Work request → When you transcribe the listing that follows, keep every line exact and skip any picture.

━━ Data for this exercise

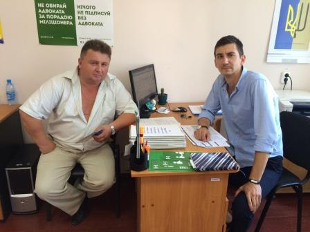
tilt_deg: -19.4
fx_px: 260
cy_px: 116
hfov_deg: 61.7
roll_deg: +0.1
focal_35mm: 29
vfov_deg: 48.2
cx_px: 155
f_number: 2.2
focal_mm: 4.15
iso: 80
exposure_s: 1/33
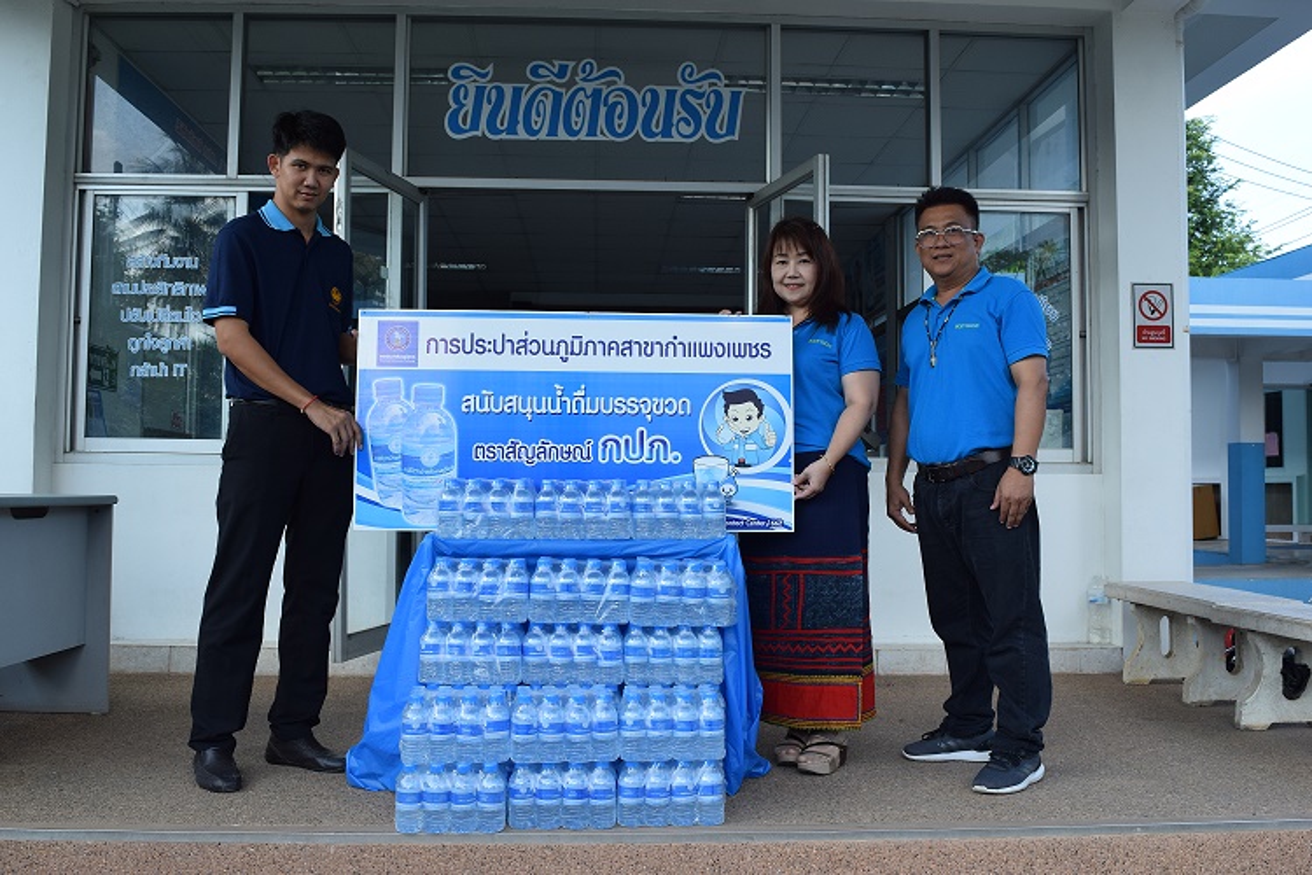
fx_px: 1203
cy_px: 438
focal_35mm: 33
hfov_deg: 57.2
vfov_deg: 40.0
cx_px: 656
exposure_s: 1/250
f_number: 8
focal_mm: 22
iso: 400
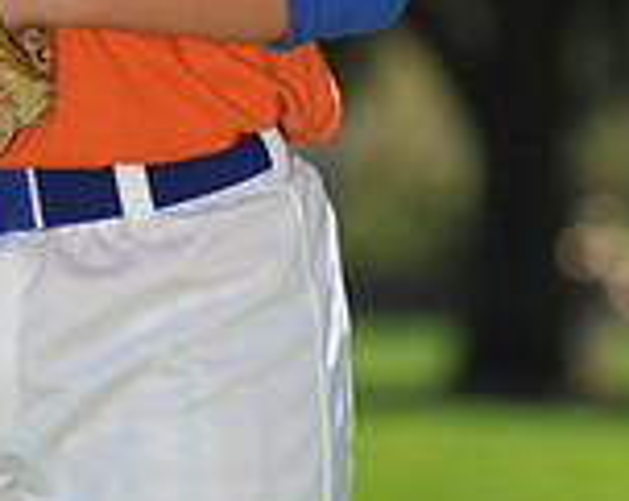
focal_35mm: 402
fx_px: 7469
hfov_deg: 4.8
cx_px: 50
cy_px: -161
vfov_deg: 3.8
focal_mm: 112
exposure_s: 1/1600
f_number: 4
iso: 200
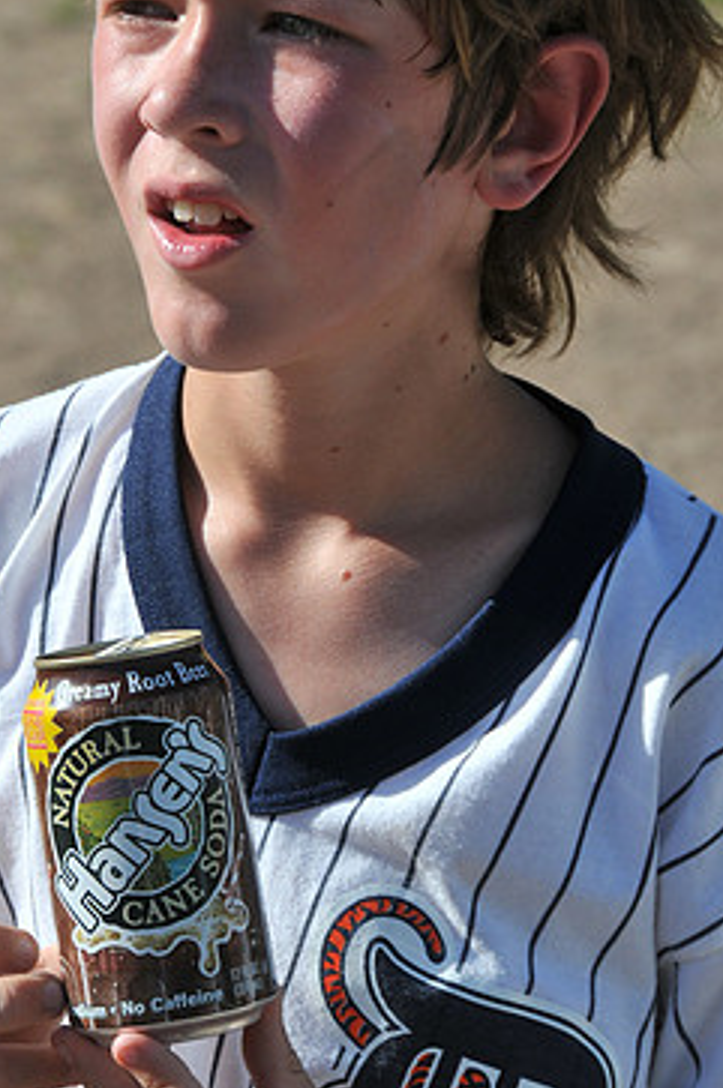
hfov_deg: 5.4
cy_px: 405
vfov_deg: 8.2
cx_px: 250
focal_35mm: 252
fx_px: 7607
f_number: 8
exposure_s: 1/500
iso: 200
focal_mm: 105
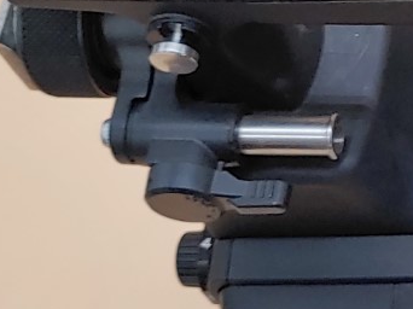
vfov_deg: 10.6
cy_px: 58
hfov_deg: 12.6
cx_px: 814
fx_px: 1657
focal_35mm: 139
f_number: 1.8
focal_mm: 4.36
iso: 50
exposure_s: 1/60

━━━━

Result for this exercise →
tilt_deg: -19.4
fx_px: 260
cy_px: 116
hfov_deg: 61.7
roll_deg: +0.1
focal_35mm: 29
vfov_deg: 48.2
cx_px: 155
f_number: 2.2
focal_mm: 4.15
iso: 80
exposure_s: 1/33
fx_px: 1203
cy_px: 438
focal_35mm: 33
hfov_deg: 57.2
vfov_deg: 40.0
cx_px: 656
exposure_s: 1/250
f_number: 8
focal_mm: 22
iso: 400
focal_35mm: 402
fx_px: 7469
hfov_deg: 4.8
cx_px: 50
cy_px: -161
vfov_deg: 3.8
focal_mm: 112
exposure_s: 1/1600
f_number: 4
iso: 200
hfov_deg: 5.4
cy_px: 405
vfov_deg: 8.2
cx_px: 250
focal_35mm: 252
fx_px: 7607
f_number: 8
exposure_s: 1/500
iso: 200
focal_mm: 105
vfov_deg: 10.6
cy_px: 58
hfov_deg: 12.6
cx_px: 814
fx_px: 1657
focal_35mm: 139
f_number: 1.8
focal_mm: 4.36
iso: 50
exposure_s: 1/60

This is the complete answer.